In this Booker-shortlisted novel, Indra Sinha’s profane, furious, and scathingly funny narrator delivers an unflinching look at what it means to be human.

I used to be human once. So I’m told. I don’t remember it myself, but people who knew me when I was small say I walked on two feet, just like a human being...

Ever since he can remember, Animal has gone on all fours, his back twisted beyond repair by the catastrophic events of “that night” when a burning fog of poison smoke from the local factory blazed out over the town of Khaufpur, and the Apocalypse visited his slums. Now just turned seventeen and well schooled in street work, he lives by his wits, spending his days jamisponding (spying) on town officials and looking after the elderly nun who raised him, Ma Franci. His nights are spent fantasizing about Nisha, the girlfriend of the local resistance leader, and wondering what it must be like to get laid.
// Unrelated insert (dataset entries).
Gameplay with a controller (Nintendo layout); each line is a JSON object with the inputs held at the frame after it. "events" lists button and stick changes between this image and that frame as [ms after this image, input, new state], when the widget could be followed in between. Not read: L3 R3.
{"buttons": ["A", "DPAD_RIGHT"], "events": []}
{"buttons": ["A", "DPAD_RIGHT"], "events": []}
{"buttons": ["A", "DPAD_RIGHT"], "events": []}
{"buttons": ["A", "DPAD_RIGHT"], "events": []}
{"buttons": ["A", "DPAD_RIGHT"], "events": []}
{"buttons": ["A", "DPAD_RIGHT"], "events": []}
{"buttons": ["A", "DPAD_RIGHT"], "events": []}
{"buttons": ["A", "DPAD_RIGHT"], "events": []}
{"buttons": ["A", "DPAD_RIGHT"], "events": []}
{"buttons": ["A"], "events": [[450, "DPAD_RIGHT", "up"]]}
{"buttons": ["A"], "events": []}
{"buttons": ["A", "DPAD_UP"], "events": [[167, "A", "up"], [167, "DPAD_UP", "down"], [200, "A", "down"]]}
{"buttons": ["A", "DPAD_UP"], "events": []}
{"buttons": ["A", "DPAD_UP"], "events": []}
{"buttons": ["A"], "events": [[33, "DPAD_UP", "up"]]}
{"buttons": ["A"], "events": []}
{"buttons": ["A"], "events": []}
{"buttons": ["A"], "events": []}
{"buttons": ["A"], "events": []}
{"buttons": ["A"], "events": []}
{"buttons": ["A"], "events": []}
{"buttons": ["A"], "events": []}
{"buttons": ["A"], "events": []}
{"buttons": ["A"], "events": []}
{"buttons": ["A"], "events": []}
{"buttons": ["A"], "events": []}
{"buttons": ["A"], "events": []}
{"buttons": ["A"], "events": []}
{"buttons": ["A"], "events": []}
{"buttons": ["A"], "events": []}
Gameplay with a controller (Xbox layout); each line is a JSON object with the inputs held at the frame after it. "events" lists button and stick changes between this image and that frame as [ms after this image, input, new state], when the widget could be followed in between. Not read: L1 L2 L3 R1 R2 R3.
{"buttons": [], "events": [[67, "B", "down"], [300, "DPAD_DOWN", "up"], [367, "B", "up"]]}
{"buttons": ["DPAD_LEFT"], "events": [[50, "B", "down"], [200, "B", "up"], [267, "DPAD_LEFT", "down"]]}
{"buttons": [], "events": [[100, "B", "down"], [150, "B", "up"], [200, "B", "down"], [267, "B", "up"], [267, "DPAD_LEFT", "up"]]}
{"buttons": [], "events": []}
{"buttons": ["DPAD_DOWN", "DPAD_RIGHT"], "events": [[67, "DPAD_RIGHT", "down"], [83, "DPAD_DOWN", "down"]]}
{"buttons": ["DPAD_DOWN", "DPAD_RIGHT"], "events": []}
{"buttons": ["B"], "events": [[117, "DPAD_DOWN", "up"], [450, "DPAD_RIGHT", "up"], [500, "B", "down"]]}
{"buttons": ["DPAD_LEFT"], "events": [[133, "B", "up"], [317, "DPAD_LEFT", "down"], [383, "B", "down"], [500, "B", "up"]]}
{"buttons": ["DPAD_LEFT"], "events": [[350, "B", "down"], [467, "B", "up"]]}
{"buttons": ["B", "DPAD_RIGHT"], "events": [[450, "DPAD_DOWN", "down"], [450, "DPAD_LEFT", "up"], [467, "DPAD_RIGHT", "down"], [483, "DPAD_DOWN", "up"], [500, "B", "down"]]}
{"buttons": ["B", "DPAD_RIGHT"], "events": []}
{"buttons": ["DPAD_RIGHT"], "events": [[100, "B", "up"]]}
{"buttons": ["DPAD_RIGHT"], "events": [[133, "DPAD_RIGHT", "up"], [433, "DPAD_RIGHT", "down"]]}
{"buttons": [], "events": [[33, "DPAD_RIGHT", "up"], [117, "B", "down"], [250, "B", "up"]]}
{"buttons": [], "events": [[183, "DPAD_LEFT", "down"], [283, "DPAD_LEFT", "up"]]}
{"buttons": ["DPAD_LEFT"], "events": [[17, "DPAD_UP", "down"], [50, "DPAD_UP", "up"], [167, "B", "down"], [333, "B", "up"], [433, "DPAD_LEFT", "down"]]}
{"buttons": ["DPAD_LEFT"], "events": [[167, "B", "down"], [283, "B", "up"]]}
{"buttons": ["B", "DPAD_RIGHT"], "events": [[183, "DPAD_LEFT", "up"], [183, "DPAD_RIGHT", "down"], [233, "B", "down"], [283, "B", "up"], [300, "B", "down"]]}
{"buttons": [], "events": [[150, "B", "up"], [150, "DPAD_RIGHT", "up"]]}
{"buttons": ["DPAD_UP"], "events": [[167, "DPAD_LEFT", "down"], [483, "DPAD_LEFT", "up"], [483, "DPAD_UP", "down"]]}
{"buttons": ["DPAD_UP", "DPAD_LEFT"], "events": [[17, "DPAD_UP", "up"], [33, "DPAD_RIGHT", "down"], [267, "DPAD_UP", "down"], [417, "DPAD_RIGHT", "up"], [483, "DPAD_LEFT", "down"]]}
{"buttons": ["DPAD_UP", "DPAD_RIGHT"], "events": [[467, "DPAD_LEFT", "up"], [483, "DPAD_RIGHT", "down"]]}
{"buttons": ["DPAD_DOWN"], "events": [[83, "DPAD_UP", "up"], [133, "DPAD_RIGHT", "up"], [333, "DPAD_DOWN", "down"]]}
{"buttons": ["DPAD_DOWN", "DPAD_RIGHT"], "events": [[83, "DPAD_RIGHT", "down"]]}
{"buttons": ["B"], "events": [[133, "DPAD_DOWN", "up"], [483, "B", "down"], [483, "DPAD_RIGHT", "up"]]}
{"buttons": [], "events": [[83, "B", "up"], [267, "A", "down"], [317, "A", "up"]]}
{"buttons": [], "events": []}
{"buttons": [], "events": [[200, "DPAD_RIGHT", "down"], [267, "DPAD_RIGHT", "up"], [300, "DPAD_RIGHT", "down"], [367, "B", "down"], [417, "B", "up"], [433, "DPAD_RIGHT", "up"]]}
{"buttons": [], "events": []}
When Elli Barber, a young American doctor, arrives in Khaufpur to open a free clinic for the still suffering townsfolk—only to find herself struggling to convince them that she isn’t there to do the dirty work of the Kampani—Animal gets caught up in a web of intrigues, scams, and plots with the unabashed aim of turning events to his own advantage.

Profane, piercingly honest, and scathingly funny, Animal’s People illuminates a dark world shot through with flashes of joy and lunacy. A stunning tale of an unforgettable character, it is an unflinching look at what it means to be human: the wounds that never heal and a spirit that will not be quenched.